DIRECTIONS FOR THIS TASK: Write out an exact copy of the line containing "ID-1717: present -> none" and all lines that follow it in the data below, leaving out pictures.

INPUT:
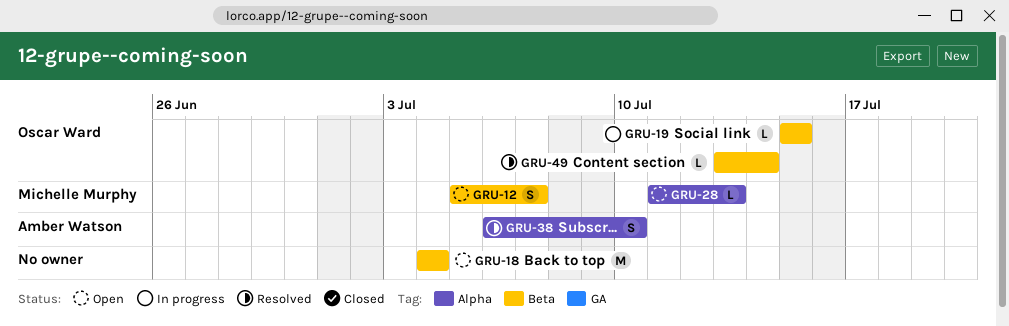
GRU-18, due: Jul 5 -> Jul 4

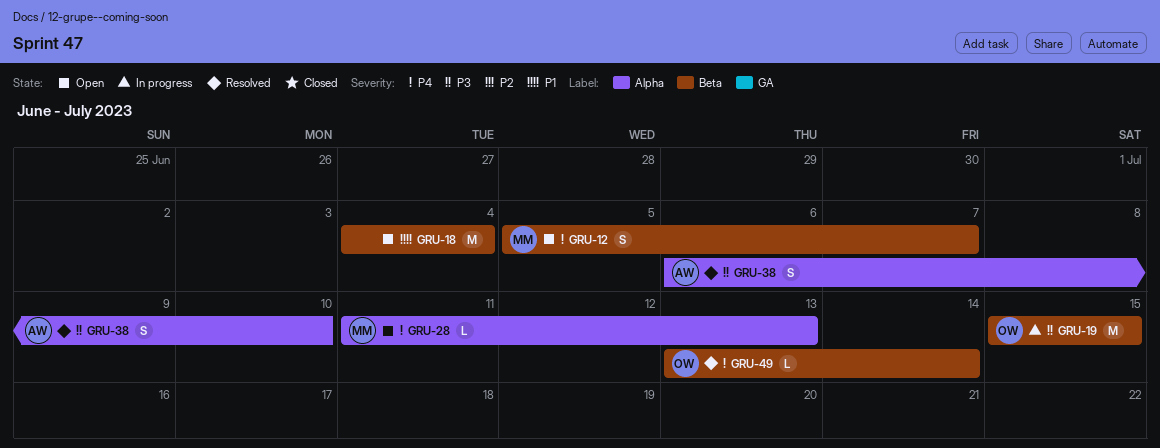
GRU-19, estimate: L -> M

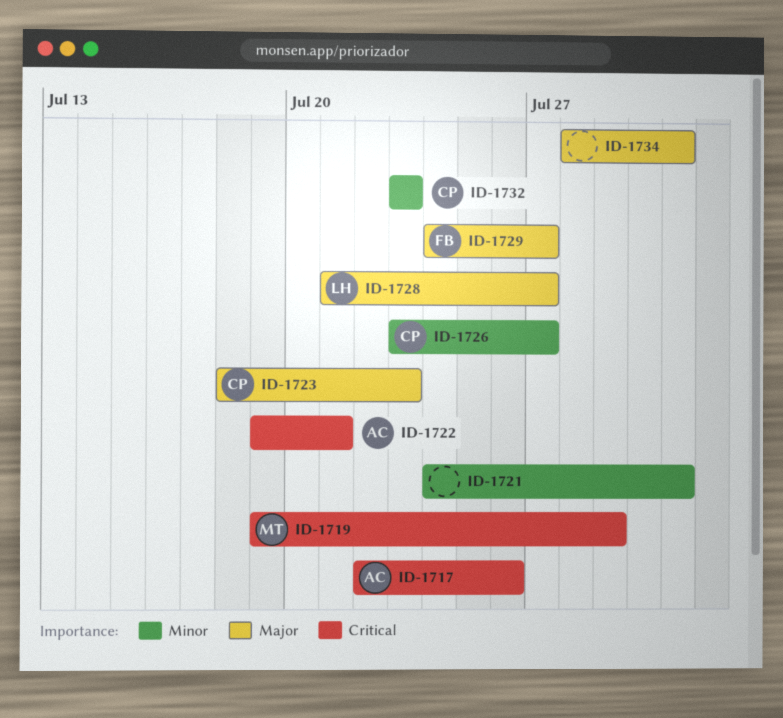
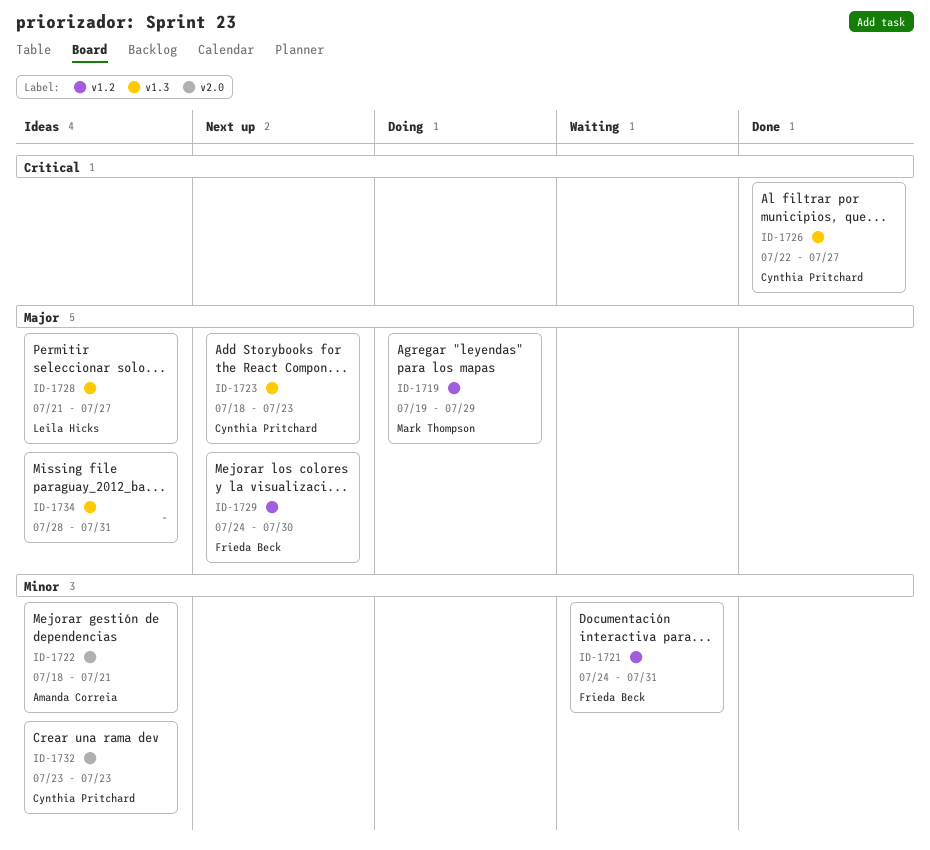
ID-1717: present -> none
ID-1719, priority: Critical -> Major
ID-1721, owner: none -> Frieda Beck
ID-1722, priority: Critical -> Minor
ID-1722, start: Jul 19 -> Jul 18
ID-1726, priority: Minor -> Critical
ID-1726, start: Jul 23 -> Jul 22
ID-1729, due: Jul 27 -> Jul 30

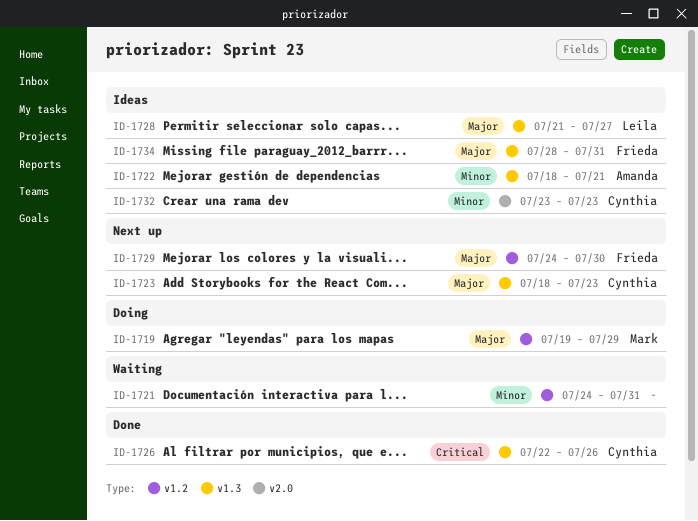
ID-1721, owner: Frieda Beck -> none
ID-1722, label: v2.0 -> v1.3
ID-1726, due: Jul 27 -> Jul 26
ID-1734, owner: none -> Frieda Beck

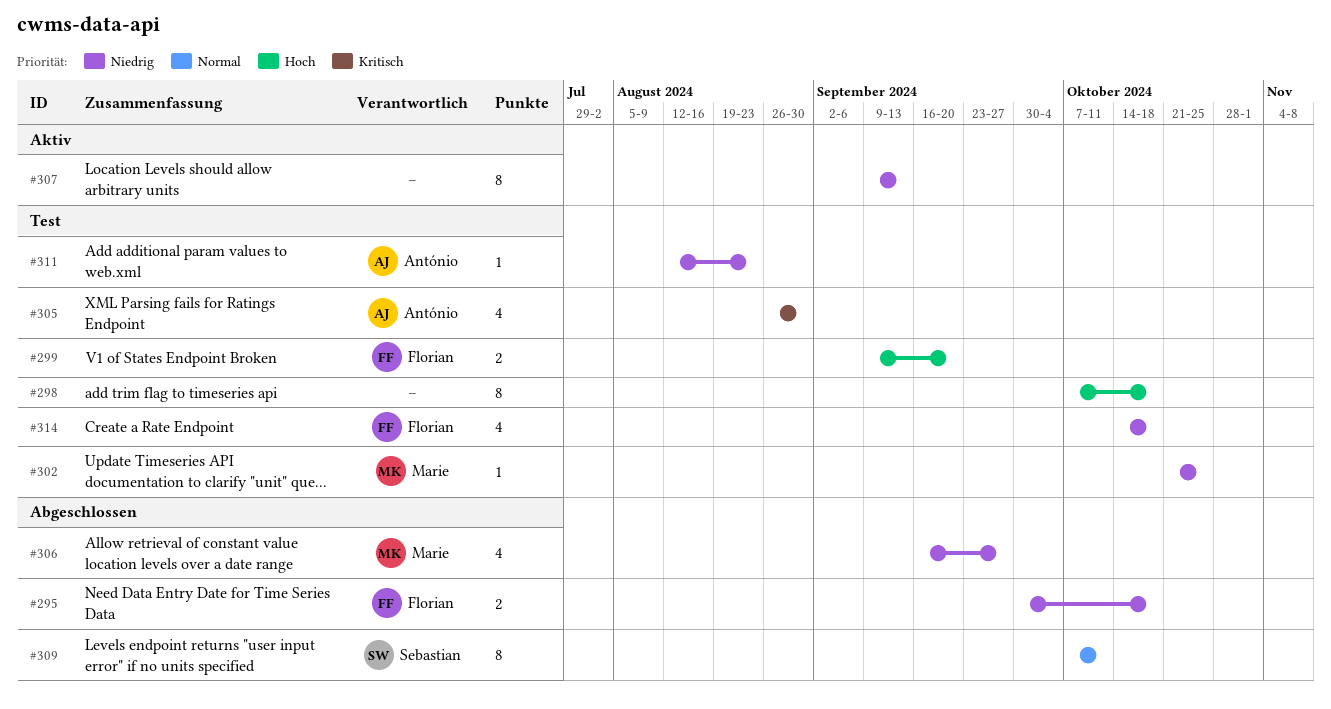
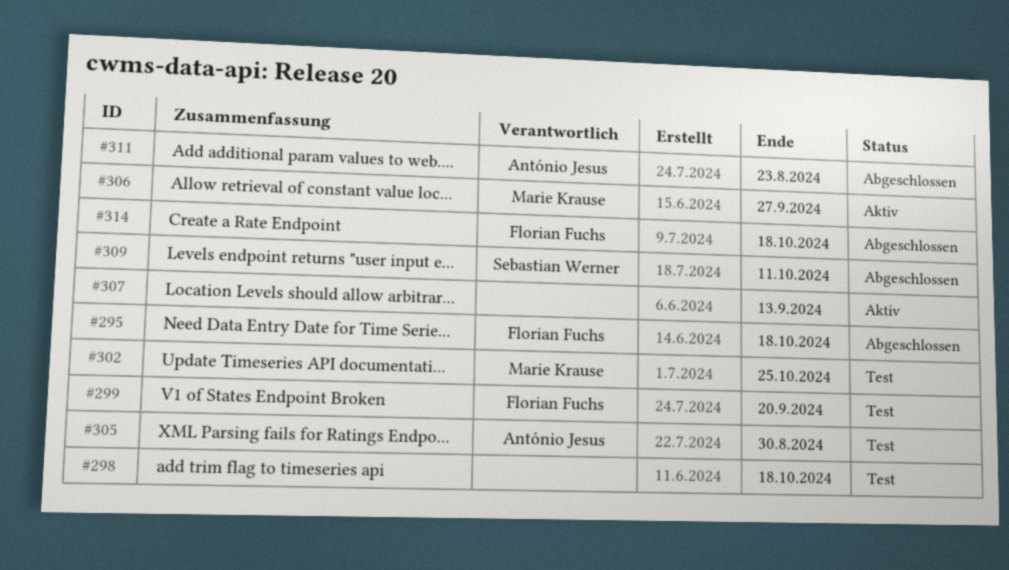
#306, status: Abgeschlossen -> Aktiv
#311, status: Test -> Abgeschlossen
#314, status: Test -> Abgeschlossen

RESULT BELOW:
ID-1717: present -> none
ID-1719, priority: Critical -> Major
ID-1721, owner: none -> Frieda Beck
ID-1722, priority: Critical -> Minor
ID-1722, start: Jul 19 -> Jul 18
ID-1726, priority: Minor -> Critical
ID-1726, start: Jul 23 -> Jul 22
ID-1729, due: Jul 27 -> Jul 30

ID-1721, owner: Frieda Beck -> none
ID-1722, label: v2.0 -> v1.3
ID-1726, due: Jul 27 -> Jul 26
ID-1734, owner: none -> Frieda Beck

#306, status: Abgeschlossen -> Aktiv
#311, status: Test -> Abgeschlossen
#314, status: Test -> Abgeschlossen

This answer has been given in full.